◆ DOCUMENT EXCERPT:
※ ※ ※

# Bow Grip Modification



## Leighton (Aug 24, 2004)

I use auto body filler. Thats exactly what its called and Home Depot and A-Boy has carried it.

Let me know if you need any advice with the stuff. You wouldn't believe the amount of hours I've spent getting my grip right....


----------



## wmt3rd (Oct 20, 2004)

You might try the stuff that pistol shooters use, Morini grip paste. Look at www.pilkguns.com under the special section.

Here is a more direct link: http://www.pilkguns.com/spl.htm


----------



## hoyt_for_life (Dec 10, 2004)

i think win&win make grip putty. never seen it used though


----------



## TexARC (Mar 5, 2003)

ScottJ said:


> I'm thinking of modifying my bow grip, and would like to build it up a bit.


Scott, howdy! You can find at Home Depot (and other hardware sources, probably), what Don Rabska used on Lindsey's bow and then shared with me: There is a TUBE of putty you can find in the plumbing section. It is an epoxy, in that it has two parts that must be kneaded together to activate them, that will then become warm and undergo a chemical reaction to harden. 
It is far BETTER THAN BONDO because the ratio of bond and activator is "fixed". 
As a result it is never too gooey to handle, and doesn't harden in a flash because you added too much activator. Once you have over-built a grip, you can easily grind it down/sand it down, to get the desired conformation. 
I'll put up a step-by-step on the TSAA website sometime this next week - I need to set up a grip myself and need to make a pilgrammage to the temple of worship (Home dee-Pott) for supplies


----------



## ScottJ (Feb 19, 2005)

Thanks everyone. Look forward to seeing TexARCs step-by-step. Am heading to Home Depot now.....


----------



## bowcoach15 (Feb 17, 2005)

※ ※ ※

◆ COMPLETE THE FOLLOWING:
**a)** In the bow grip thread, which section of Home Depot does TexARC say carries the tube of epoxy putty?
**b)** From the records, quote the lines beginning with the one that contains "Document page, 1654x931 pixels." and ending after the one that contains "table_cell [726, 575, 943, 757]".
The forum thread and the records were taken from unrelated sources.

[Region boundary data]
※ ※ ※

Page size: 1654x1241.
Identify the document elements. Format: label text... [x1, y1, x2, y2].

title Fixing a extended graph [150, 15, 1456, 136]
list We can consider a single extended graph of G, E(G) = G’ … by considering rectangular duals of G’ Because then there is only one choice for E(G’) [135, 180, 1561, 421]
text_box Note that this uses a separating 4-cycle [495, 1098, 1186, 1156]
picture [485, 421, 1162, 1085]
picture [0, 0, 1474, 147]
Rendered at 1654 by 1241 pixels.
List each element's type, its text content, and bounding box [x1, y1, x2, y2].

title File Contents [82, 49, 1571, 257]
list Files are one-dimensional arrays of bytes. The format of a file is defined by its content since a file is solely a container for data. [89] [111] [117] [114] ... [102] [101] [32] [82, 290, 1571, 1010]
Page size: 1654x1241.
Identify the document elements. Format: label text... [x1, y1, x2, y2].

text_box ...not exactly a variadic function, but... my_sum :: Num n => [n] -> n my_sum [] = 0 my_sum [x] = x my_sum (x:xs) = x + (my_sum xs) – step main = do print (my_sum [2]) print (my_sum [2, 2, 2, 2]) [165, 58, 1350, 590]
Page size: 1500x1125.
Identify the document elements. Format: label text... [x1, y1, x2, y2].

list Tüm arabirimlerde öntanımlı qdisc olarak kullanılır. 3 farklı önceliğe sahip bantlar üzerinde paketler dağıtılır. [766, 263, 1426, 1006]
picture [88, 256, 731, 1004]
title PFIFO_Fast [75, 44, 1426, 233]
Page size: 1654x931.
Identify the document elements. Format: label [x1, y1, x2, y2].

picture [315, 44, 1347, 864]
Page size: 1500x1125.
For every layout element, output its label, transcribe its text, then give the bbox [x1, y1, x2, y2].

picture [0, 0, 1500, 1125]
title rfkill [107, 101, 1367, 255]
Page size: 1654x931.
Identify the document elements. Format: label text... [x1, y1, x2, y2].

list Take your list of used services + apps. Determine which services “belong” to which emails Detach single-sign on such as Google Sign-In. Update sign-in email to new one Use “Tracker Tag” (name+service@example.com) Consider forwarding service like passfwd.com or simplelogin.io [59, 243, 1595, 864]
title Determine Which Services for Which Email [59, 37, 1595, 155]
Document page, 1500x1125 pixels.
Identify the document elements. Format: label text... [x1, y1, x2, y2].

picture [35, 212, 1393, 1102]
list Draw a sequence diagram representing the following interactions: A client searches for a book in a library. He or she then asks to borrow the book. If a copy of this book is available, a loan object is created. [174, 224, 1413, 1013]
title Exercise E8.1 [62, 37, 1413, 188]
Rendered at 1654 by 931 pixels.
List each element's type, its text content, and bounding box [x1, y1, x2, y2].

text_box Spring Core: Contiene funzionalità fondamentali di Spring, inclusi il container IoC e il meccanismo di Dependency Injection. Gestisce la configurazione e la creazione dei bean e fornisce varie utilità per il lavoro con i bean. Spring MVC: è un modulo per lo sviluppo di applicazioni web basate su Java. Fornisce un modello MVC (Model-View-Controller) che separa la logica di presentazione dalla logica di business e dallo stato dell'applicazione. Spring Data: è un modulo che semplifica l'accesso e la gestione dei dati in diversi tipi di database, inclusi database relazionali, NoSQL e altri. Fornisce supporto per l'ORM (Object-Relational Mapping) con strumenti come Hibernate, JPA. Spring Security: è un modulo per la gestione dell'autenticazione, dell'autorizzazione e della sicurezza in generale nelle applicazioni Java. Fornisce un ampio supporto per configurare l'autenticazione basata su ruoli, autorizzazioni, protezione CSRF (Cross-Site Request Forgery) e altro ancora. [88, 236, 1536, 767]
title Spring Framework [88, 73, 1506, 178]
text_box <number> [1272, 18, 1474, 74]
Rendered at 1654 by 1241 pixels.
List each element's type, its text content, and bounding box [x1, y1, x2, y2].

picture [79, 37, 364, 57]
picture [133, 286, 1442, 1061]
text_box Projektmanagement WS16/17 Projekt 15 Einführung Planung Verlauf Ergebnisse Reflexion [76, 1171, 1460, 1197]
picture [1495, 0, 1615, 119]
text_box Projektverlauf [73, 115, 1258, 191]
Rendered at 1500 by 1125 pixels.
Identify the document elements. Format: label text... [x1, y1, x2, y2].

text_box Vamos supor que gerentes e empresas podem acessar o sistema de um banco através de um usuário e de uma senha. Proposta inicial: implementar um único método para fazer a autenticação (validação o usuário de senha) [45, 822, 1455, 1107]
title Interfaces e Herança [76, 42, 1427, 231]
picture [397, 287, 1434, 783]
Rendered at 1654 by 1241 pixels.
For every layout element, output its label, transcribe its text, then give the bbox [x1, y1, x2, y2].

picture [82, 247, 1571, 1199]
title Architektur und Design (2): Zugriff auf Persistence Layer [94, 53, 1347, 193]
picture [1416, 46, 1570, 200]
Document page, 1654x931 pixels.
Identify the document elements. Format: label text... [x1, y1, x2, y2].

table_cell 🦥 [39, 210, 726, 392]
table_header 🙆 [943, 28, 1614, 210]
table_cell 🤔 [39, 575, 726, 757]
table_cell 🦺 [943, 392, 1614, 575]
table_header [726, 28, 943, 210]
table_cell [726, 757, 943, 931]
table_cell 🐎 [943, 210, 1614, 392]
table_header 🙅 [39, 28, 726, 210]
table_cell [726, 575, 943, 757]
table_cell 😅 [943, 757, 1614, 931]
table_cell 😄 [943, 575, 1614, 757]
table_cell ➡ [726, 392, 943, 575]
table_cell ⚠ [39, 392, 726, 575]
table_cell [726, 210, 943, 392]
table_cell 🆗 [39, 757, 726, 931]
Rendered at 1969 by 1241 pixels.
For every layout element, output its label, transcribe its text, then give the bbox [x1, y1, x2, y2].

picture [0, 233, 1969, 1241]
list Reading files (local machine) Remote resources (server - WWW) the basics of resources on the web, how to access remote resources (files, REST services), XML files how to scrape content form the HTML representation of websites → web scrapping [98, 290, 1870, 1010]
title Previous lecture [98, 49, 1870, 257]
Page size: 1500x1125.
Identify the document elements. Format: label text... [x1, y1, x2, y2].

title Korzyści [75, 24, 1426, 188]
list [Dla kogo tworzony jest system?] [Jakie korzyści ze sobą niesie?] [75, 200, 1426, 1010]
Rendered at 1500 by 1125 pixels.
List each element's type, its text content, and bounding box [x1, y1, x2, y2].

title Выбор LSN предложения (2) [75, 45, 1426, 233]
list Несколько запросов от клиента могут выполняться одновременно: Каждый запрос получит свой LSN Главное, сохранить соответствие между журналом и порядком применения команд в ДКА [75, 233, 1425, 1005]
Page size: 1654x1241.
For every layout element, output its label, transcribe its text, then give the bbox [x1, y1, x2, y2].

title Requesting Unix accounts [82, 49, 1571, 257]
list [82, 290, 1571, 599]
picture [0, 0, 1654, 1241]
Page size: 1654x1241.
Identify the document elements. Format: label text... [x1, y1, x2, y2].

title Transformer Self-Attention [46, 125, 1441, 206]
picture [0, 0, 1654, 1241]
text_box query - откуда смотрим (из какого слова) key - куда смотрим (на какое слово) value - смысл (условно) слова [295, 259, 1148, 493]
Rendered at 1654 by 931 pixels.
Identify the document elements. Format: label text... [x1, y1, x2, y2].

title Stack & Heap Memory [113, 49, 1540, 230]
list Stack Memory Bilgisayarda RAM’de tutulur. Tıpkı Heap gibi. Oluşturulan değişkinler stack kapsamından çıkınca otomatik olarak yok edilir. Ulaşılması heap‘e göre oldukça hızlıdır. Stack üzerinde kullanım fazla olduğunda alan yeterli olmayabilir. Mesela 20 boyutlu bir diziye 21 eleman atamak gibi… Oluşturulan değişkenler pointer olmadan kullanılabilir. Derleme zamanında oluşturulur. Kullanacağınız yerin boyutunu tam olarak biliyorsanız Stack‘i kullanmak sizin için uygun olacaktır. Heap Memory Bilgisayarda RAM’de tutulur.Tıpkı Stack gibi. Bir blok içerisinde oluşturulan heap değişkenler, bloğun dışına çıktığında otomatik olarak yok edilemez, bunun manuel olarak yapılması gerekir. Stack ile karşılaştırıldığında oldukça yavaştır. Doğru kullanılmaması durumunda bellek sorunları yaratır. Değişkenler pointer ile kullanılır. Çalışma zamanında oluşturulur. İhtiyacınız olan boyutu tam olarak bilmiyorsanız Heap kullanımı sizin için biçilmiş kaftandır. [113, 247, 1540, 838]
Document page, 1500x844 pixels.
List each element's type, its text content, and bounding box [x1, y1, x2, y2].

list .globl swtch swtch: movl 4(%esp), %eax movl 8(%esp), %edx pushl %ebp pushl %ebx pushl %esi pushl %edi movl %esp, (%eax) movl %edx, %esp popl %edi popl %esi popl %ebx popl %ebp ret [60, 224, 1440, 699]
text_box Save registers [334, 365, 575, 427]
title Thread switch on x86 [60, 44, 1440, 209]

※ ※ ※

◆ SOLUTIONS TO EACH TASK:
**a)** The plumbing section.

**b)**
Document page, 1654x931 pixels.
Identify the document elements. Format: label text... [x1, y1, x2, y2].

table_cell 🦥 [39, 210, 726, 392]
table_header 🙆 [943, 28, 1614, 210]
table_cell 🤔 [39, 575, 726, 757]
table_cell 🦺 [943, 392, 1614, 575]
table_header [726, 28, 943, 210]
table_cell [726, 757, 943, 931]
table_cell 🐎 [943, 210, 1614, 392]
table_header 🙅 [39, 28, 726, 210]
table_cell [726, 575, 943, 757]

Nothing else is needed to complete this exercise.